Jürgen W. Möllemann ist politisch wie körperlich angeschlagen, aber über seine Postion als FDP-Landeschef in Nordrhein-Westfalen wird erst nach seinem Krankenhausaufenthalt entschieden werden.

Die Klärung der Führungsfrage der FDP in Nordrhein-Westfalen könnte sich nach Angaben der Partei noch Wochen hinziehen. Der für heute geplante Sonderparteitag, bei dem auch über die politische Zukunft des umstrittenen Landeschefs Jürgen Möllemann entschieden werden sollte, war am Sonntag wegen einer Herzerkrankung Möllemanns verschoben worden.

Kein Parteitag ohne Landeschef

»Im zeitlich schlimmsten Fall kann das bis in den November hinein gehen«, sagte die stellvertretende NRW-Landeschefin Ulrike Flach am Montag im »Deutschlandfunk«. Für einen normalen Parteitag müsse es einen Vorlauf von vier Wochen geben. Flach hatte bereits am Sonntag erklärt, mit einem neuen Parteitag müsse bis zur Genesung Möllemanns gewartet werden. Einen Parteitag ohne den Landeschef werde es nicht geben.

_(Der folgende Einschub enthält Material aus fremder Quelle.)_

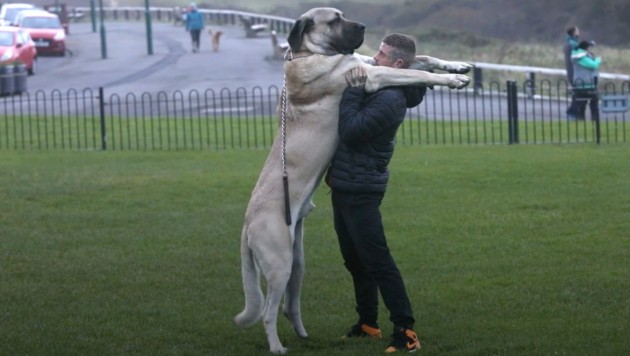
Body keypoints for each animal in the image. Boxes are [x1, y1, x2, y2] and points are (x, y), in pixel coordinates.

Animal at [235, 6, 472, 354]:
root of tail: (247, 224)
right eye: (334, 20)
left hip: (297, 260)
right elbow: (412, 73)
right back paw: (277, 346)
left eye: (342, 14)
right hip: (279, 262)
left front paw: (457, 66)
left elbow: (423, 58)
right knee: (267, 311)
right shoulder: (371, 76)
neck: (311, 52)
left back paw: (304, 335)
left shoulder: (369, 63)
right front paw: (452, 79)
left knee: (289, 305)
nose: (362, 26)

Mit Herzbeschwerden im Krankenhaus

Am Sonntag hatte Möllemanns Sprecher mitgeteilt, Möllemann sei mit Herbeschwerden in ein Krankenhaus eingeliefert worden. Daraufhin hatte die FDP angekündigt, den Parteitag zu verschieben. Möllemann war von Parteichef Guido Westerwelle wegen seiner israelkritischen Flugblattaktion im Wahlkampf für das schlechte Abschneiden der FDP bei der Bundestagswahl verantwortlich gemacht worden und zum Rückzug aus seinen Spitzenämtern gedrängt worden. Auf dem Sonderparteitag sollten die Delegierten entscheiden, ob Möllemann den Landesvorsitz behält oder an den von Westerwelle unterstützten Pinkwart abgeben muss. Kurz nach der Bundestagswahl war Möllemann bereits auf Druck der Parteispitze als Vize-Bundesvorsitzender zurückgetreten.

Dann muss ich kandidieren

Auf die Frage, ob Möllemann jetzt nicht freiwillig zurücktreten sollte, da er als gesundheitlich angeschlagen gelten müsse, sagte Flach am Montag: »Ich kann mir nicht vorstellen, dass er jetzt so einfach die Brocken hinwirft.« Sollte auf dem Parteitag weder Pinkwart noch Möllemann das Vertrauen der Delegierten bekommen, werde sie selbst für den Vorsitz kandidieren, sagte Flach: »Dann wäre der Fall eingetreten, dass ich kandidieren muss und das werde ich dann auch tun«, sagte Flach auf eine entsprechende Frage.